EXCERPT TO READ below:

All of lore.kernel.org
 help / color / mirror / Atom feed
From: Jeremy Fitzhardinge <jeremy@goop.org>
To: Andi Kleen <ak@suse.de>
Cc: patches@x86-64.org, linux-kernel@vger.kernel.org
Subject: Re: [PATCH] [8/30] x86_64: Add vDSO for x86-64 with gettimeofday/clock_gettime/getcpu
Date: Mon, 30 Apr 2007 22:57:57 -0700	[thread overview]
Message-ID: <4636D6E5.8090006@goop.org> (raw)
In-Reply-To: <20070501035805.9FA9513CAF@wotan.suse.de>

Andi Kleen wrote:
> This implements new vDSO for x86-64.  The concept is similar
> to the existing vDSOs on i386 and PPC.  x86-64 has had static
> vsyscalls before,  but these are not flexible enough anymore.
>
> A vDSO is a ELF shared library supplied by the kernel that is mapped into 
> user address space.  The vDSO mapping is randomized for each process
> for security reasons.

End of EXCERPT TO READ.

## TASK 1
Extract from the vDSO patch message the passage that begins at "All of lore.kernel.org" and ends after "flexible enough anymore.".
## TASK 2
Continue the mailing-list message about the x86-64 vDSO patch, starting after its final sentence.

EXCERPTED DATA below:

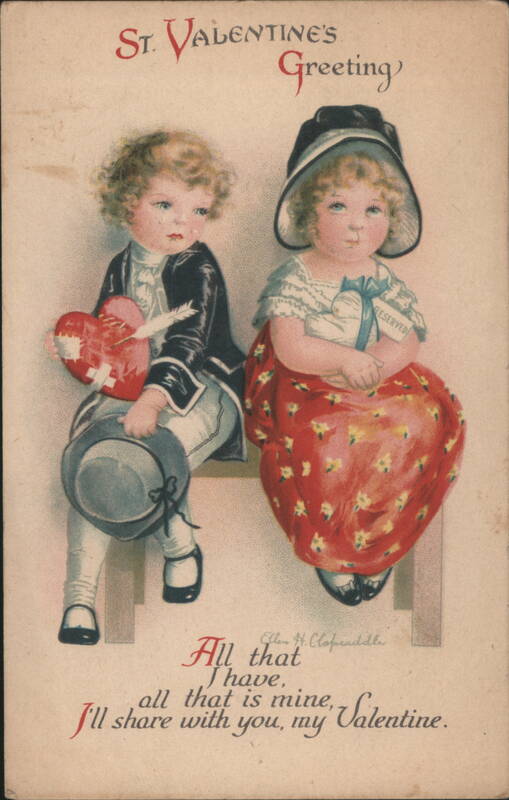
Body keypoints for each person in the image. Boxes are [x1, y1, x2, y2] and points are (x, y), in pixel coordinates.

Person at [244, 105, 465, 606]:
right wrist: (343, 360)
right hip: (304, 383)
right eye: (339, 207)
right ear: (307, 214)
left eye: (374, 210)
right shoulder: (298, 275)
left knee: (422, 418)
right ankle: (335, 554)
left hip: (372, 382)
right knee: (331, 447)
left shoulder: (381, 278)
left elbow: (405, 340)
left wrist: (376, 368)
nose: (356, 227)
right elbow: (290, 347)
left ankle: (379, 548)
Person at [49, 130, 246, 643]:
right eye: (166, 204)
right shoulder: (121, 265)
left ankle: (180, 546)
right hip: (132, 389)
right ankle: (79, 600)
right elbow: (110, 334)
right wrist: (74, 346)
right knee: (95, 456)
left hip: (202, 390)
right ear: (126, 204)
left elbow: (188, 342)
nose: (185, 221)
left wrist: (155, 399)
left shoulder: (197, 264)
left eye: (199, 210)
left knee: (150, 450)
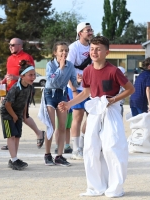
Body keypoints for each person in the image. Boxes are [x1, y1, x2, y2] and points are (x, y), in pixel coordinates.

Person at [58, 36, 135, 197]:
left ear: (107, 52)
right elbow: (85, 93)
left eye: (98, 49)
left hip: (111, 110)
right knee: (90, 148)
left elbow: (130, 89)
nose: (94, 52)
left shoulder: (114, 71)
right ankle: (96, 187)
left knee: (111, 147)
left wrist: (113, 100)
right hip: (94, 110)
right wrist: (69, 104)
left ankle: (116, 187)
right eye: (92, 49)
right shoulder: (87, 71)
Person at [0, 38, 44, 150]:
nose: (10, 47)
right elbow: (8, 73)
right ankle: (11, 140)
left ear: (20, 45)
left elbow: (31, 74)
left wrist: (16, 77)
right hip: (11, 90)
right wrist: (4, 80)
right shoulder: (10, 58)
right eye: (9, 45)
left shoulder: (26, 57)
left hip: (23, 90)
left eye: (13, 45)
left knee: (23, 116)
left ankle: (39, 133)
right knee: (9, 115)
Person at [43, 42, 82, 166]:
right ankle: (47, 154)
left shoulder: (70, 65)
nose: (64, 53)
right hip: (50, 94)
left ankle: (59, 156)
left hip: (62, 94)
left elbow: (73, 82)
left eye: (66, 50)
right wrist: (60, 67)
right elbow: (52, 81)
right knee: (51, 126)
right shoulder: (50, 64)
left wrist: (79, 81)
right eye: (61, 51)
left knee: (63, 126)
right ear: (55, 52)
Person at [0, 60, 36, 170]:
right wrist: (14, 116)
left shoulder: (30, 87)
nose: (33, 77)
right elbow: (7, 104)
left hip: (18, 113)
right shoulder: (15, 88)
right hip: (7, 113)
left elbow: (25, 102)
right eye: (30, 75)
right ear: (22, 76)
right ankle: (14, 159)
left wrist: (24, 115)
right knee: (11, 135)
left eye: (34, 75)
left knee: (17, 136)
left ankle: (13, 159)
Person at [67, 22, 93, 160]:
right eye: (87, 30)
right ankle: (75, 149)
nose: (90, 32)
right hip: (76, 86)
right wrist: (73, 88)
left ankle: (82, 145)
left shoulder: (92, 47)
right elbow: (68, 69)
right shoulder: (73, 48)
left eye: (91, 30)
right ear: (80, 33)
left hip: (89, 86)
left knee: (92, 116)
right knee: (78, 116)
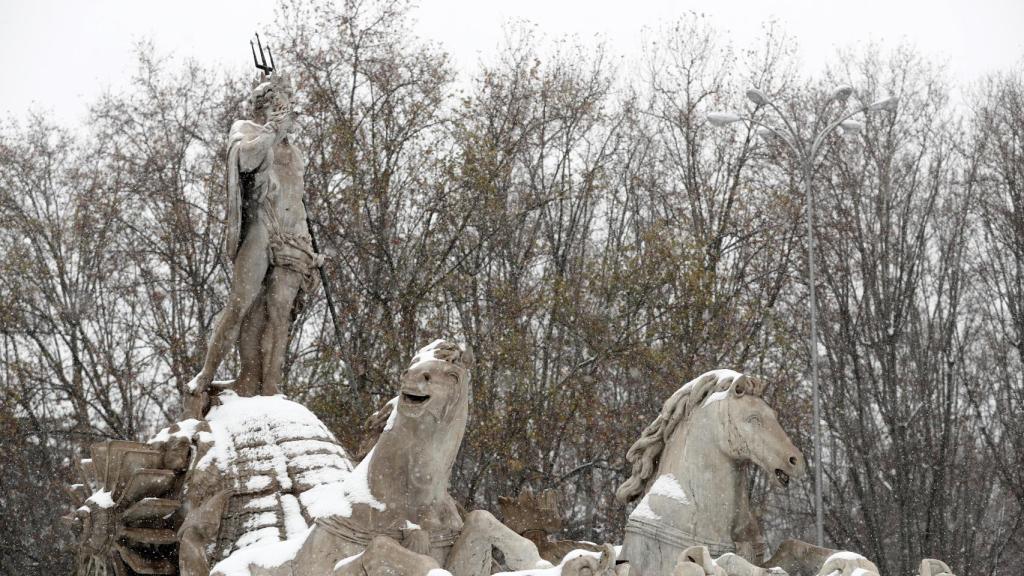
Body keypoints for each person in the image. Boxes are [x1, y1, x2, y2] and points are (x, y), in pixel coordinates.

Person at [184, 73, 321, 418]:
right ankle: (207, 373)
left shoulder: (295, 151)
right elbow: (243, 159)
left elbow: (297, 197)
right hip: (263, 226)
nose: (283, 110)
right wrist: (271, 131)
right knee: (240, 302)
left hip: (294, 236)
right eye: (276, 104)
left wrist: (309, 246)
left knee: (279, 310)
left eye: (287, 104)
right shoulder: (247, 130)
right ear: (264, 108)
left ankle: (269, 386)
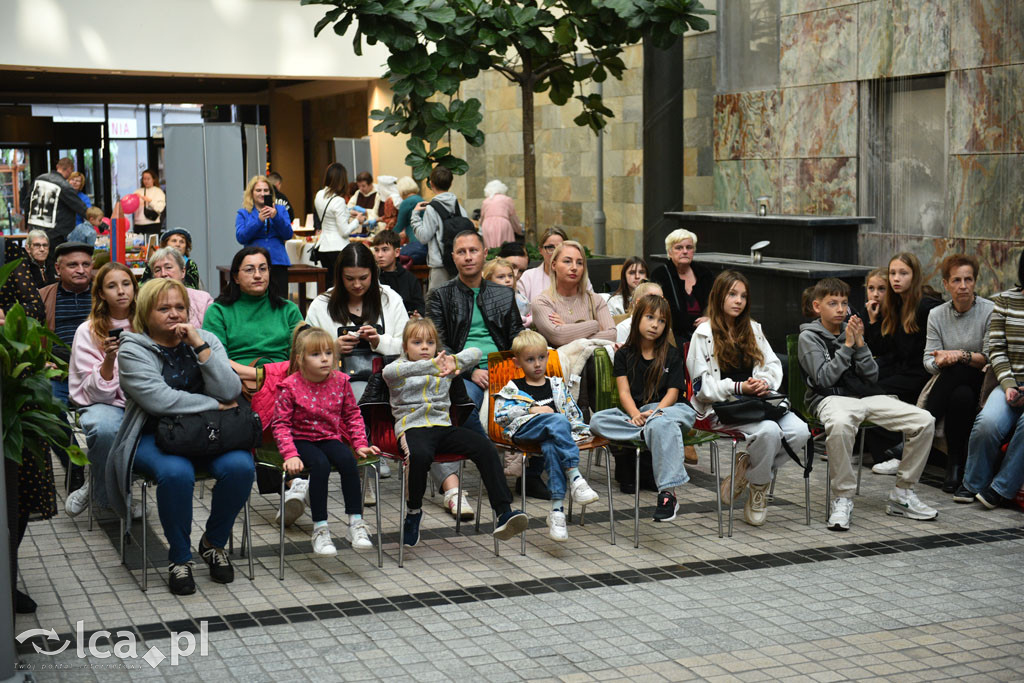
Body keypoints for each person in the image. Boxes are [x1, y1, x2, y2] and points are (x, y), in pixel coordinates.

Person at [105, 278, 255, 595]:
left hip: (208, 434)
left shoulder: (206, 339)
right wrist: (214, 404)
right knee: (176, 473)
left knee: (241, 466)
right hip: (153, 433)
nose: (174, 314)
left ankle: (213, 543)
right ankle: (180, 558)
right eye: (164, 308)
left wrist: (200, 347)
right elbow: (160, 401)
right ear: (146, 313)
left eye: (180, 307)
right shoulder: (132, 350)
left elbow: (231, 389)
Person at [798, 278, 938, 531]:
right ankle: (842, 498)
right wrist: (847, 346)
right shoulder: (809, 337)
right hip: (830, 398)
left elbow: (871, 375)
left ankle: (902, 494)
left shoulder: (851, 330)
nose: (841, 309)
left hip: (865, 396)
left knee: (924, 421)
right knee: (840, 424)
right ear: (818, 306)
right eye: (833, 303)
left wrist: (860, 344)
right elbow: (824, 378)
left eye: (844, 303)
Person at [383, 319, 528, 546]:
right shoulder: (398, 369)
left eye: (430, 343)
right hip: (413, 429)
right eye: (417, 342)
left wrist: (452, 361)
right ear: (405, 346)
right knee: (419, 457)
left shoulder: (444, 365)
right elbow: (390, 371)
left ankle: (503, 512)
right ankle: (413, 514)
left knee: (485, 447)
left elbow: (476, 351)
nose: (424, 347)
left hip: (444, 428)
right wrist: (431, 366)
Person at [686, 270, 810, 527]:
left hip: (758, 403)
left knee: (800, 431)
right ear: (719, 296)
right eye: (732, 294)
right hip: (721, 408)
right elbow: (702, 388)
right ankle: (759, 490)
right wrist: (740, 387)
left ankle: (748, 471)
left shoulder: (753, 329)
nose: (738, 301)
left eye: (743, 296)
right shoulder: (704, 334)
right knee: (768, 432)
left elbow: (773, 365)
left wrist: (764, 382)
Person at [427, 230, 528, 507]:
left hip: (504, 370)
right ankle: (493, 465)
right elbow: (438, 344)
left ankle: (534, 475)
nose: (468, 256)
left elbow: (516, 336)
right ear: (453, 257)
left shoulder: (502, 294)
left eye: (473, 250)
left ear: (485, 254)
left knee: (539, 399)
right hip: (463, 373)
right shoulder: (441, 295)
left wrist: (510, 368)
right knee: (464, 403)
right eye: (461, 252)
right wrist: (469, 371)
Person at [271, 324, 379, 555]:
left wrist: (360, 443)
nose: (324, 359)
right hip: (301, 439)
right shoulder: (289, 386)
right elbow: (280, 424)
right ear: (300, 359)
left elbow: (352, 414)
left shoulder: (340, 381)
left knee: (348, 461)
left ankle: (355, 522)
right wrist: (290, 454)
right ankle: (320, 528)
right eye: (316, 354)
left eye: (328, 353)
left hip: (329, 436)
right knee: (319, 465)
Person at [591, 294, 697, 520]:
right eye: (650, 317)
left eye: (661, 321)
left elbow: (673, 393)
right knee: (597, 421)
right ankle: (648, 429)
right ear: (638, 317)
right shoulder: (623, 355)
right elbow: (624, 393)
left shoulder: (671, 353)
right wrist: (637, 415)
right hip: (641, 416)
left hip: (673, 410)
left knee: (661, 422)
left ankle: (668, 494)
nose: (655, 325)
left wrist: (657, 412)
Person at [493, 330, 599, 541]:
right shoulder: (514, 388)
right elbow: (500, 415)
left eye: (541, 357)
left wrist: (577, 429)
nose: (537, 364)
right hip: (524, 432)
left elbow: (573, 413)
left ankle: (557, 510)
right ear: (517, 363)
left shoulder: (556, 386)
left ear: (547, 357)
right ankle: (574, 475)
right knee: (557, 421)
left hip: (550, 437)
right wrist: (531, 410)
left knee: (552, 445)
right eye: (530, 359)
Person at [1, 237, 57, 614]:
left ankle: (8, 578)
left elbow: (31, 320)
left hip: (13, 398)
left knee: (17, 495)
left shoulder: (11, 261)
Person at [66, 262, 139, 516]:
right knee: (107, 428)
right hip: (102, 402)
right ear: (100, 294)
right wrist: (108, 360)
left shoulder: (148, 323)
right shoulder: (87, 331)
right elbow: (92, 393)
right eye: (112, 286)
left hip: (143, 400)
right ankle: (112, 495)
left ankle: (97, 480)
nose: (121, 291)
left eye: (126, 284)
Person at [956, 251, 1024, 509]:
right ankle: (973, 483)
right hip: (1009, 382)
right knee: (987, 423)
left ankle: (1001, 489)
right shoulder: (1005, 301)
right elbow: (996, 348)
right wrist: (1008, 386)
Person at [863, 252, 942, 473]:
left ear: (914, 276)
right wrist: (872, 321)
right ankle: (887, 453)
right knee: (862, 386)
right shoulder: (895, 304)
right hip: (902, 369)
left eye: (903, 273)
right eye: (893, 273)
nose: (896, 279)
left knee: (872, 394)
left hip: (923, 373)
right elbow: (882, 348)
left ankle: (895, 454)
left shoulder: (926, 307)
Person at [923, 254, 993, 492]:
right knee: (960, 396)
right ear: (946, 284)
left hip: (982, 379)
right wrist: (942, 361)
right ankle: (954, 465)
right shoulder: (937, 314)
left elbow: (990, 357)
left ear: (975, 282)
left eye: (968, 279)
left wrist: (959, 356)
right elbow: (928, 360)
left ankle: (920, 430)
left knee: (961, 370)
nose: (963, 286)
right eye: (956, 280)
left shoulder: (989, 311)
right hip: (951, 382)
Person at [305, 242, 409, 402]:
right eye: (349, 279)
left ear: (373, 274)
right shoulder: (320, 306)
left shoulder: (390, 299)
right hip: (332, 388)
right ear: (339, 277)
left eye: (363, 278)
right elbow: (305, 354)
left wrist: (379, 341)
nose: (357, 285)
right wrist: (332, 349)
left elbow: (410, 348)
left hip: (389, 384)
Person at [203, 247, 303, 383]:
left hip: (285, 383)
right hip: (236, 383)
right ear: (235, 277)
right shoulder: (218, 311)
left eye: (263, 269)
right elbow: (216, 360)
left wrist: (275, 376)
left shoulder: (288, 309)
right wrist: (263, 375)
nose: (257, 275)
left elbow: (301, 356)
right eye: (249, 270)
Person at [532, 240, 616, 349]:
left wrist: (567, 328)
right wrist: (594, 325)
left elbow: (612, 336)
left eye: (580, 263)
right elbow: (558, 336)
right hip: (559, 365)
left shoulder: (596, 300)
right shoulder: (542, 302)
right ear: (554, 265)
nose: (574, 267)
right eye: (567, 261)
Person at [40, 242, 95, 408]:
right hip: (58, 373)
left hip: (97, 373)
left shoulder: (103, 294)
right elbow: (29, 336)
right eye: (73, 265)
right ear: (57, 269)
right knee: (52, 407)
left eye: (86, 264)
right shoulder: (42, 297)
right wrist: (40, 362)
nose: (81, 270)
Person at [235, 175, 293, 301]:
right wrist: (258, 220)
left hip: (277, 262)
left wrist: (276, 217)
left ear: (271, 193)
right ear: (251, 193)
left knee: (279, 301)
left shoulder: (280, 210)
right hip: (253, 264)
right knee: (255, 300)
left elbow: (288, 234)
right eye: (258, 190)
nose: (262, 193)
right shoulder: (243, 213)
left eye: (266, 190)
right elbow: (241, 237)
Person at [651, 229, 713, 345]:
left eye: (689, 247)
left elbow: (716, 302)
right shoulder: (660, 275)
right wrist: (696, 323)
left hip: (707, 331)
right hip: (673, 334)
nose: (685, 251)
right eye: (679, 248)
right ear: (669, 252)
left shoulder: (705, 273)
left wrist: (710, 320)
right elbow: (664, 312)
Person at [412, 166, 469, 291]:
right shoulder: (458, 206)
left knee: (437, 304)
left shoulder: (432, 208)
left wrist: (415, 215)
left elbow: (424, 237)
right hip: (459, 262)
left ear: (431, 183)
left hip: (440, 265)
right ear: (451, 183)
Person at [26, 157, 89, 252]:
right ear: (69, 170)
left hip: (34, 230)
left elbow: (27, 202)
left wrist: (28, 224)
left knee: (36, 260)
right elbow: (81, 208)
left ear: (57, 166)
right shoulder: (64, 186)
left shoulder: (39, 179)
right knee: (52, 262)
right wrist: (101, 223)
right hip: (54, 234)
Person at [517, 227, 593, 303]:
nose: (555, 252)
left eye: (560, 248)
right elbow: (520, 310)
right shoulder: (528, 277)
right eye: (550, 248)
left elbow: (592, 307)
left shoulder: (579, 278)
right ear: (540, 250)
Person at [313, 163, 360, 277]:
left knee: (329, 284)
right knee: (340, 283)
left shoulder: (319, 195)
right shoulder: (339, 200)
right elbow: (344, 232)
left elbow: (329, 213)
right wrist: (357, 220)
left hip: (323, 246)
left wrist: (347, 212)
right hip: (338, 247)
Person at [147, 247, 213, 328]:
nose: (163, 274)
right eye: (157, 270)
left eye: (168, 267)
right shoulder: (147, 301)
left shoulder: (203, 299)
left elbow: (212, 335)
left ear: (183, 272)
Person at [371, 229, 424, 317]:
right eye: (376, 250)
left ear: (397, 252)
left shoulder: (410, 279)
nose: (379, 255)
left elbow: (420, 306)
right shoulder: (372, 278)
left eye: (385, 250)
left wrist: (417, 314)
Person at [479, 179, 522, 250]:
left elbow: (482, 218)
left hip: (487, 225)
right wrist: (518, 229)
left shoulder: (486, 201)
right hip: (503, 223)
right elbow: (513, 217)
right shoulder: (507, 199)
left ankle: (491, 259)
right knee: (505, 248)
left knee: (489, 248)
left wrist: (481, 226)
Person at [394, 176, 426, 265]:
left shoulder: (406, 202)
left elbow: (399, 226)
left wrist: (387, 238)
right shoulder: (420, 199)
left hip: (416, 243)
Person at [132, 169, 166, 235]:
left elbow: (160, 208)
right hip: (138, 224)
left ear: (153, 179)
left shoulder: (158, 191)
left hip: (152, 223)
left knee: (151, 244)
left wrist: (149, 201)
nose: (146, 181)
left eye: (148, 179)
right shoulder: (137, 191)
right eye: (144, 179)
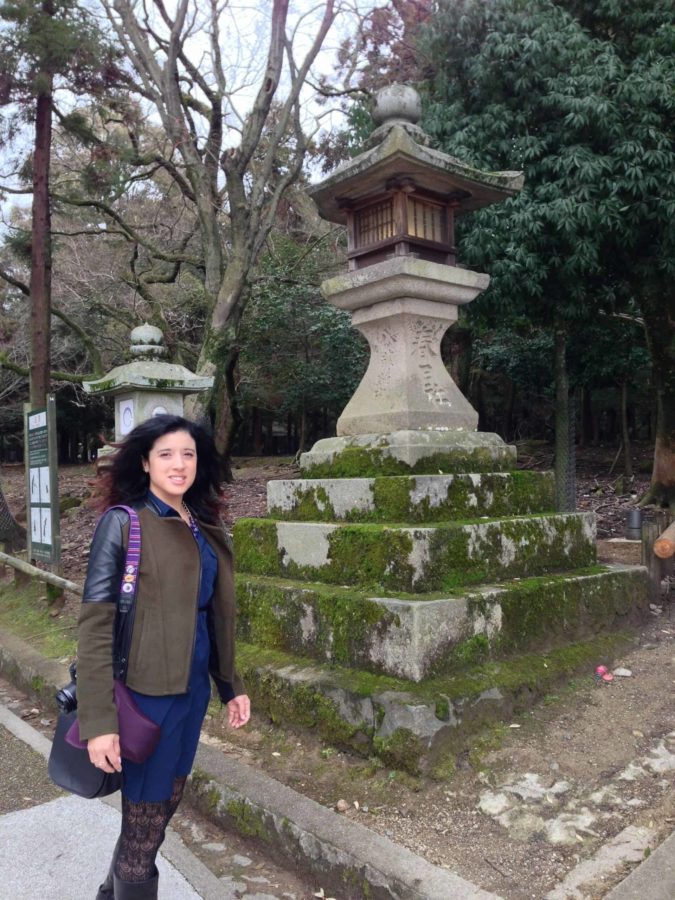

End of EXCERPTED DATA.

## REPLY 1
All of lore.kernel.org
 help / color / mirror / Atom feed
From: Jeremy Fitzhardinge <jeremy@goop.org>
To: Andi Kleen <ak@suse.de>
Cc: patches@x86-64.org, linux-kernel@vger.kernel.org
Subject: Re: [PATCH] [8/30] x86_64: Add vDSO for x86-64 with gettimeofday/clock_gettime/getcpu
Date: Mon, 30 Apr 2007 22:57:57 -0700	[thread overview]
Message-ID: <4636D6E5.8090006@goop.org> (raw)
In-Reply-To: <20070501035805.9FA9513CAF@wotan.suse.de>

Andi Kleen wrote:
> This implements new vDSO for x86-64.  The concept is similar
> to the existing vDSOs on i386 and PPC.  x86-64 has had static
> vsyscalls before,  but these are not flexible enough anymore.

## REPLY 2
>
> Doing this was needed for clock_gettime, because clock_gettime
> always needs a syscall fallback and having one at a fixed
> address would have made buffer overflow exploits too easy to write.
>
> The vdso can be disabled with vdso=0
>
> It currently includes a new gettimeofday implemention and optimized
> clock_gettime(). The gettimeofday implementation is slightly faster
> than the one in the old vsyscall.  clock_gettime is significantly faster 
> than the syscall for CLOCK_MONOTONIC and CLOCK_REALTIME.
>
> The new calls are generally faster than the old vsyscall. 
>
> TBD: add new benchmarks
>
> Advantages over the old x86-64 vsyscalls:
> - Extensible
> - Randomized
> - Cleaner
> - Easier to virtualize (the old static address range previously causes
> overhead e.g. for Xen because it has to create special page tables for it) 
>
> Weak points: 
> - glibc support still to be written
>
> The VM interface is partly based on Ingo Molnar's i386 version.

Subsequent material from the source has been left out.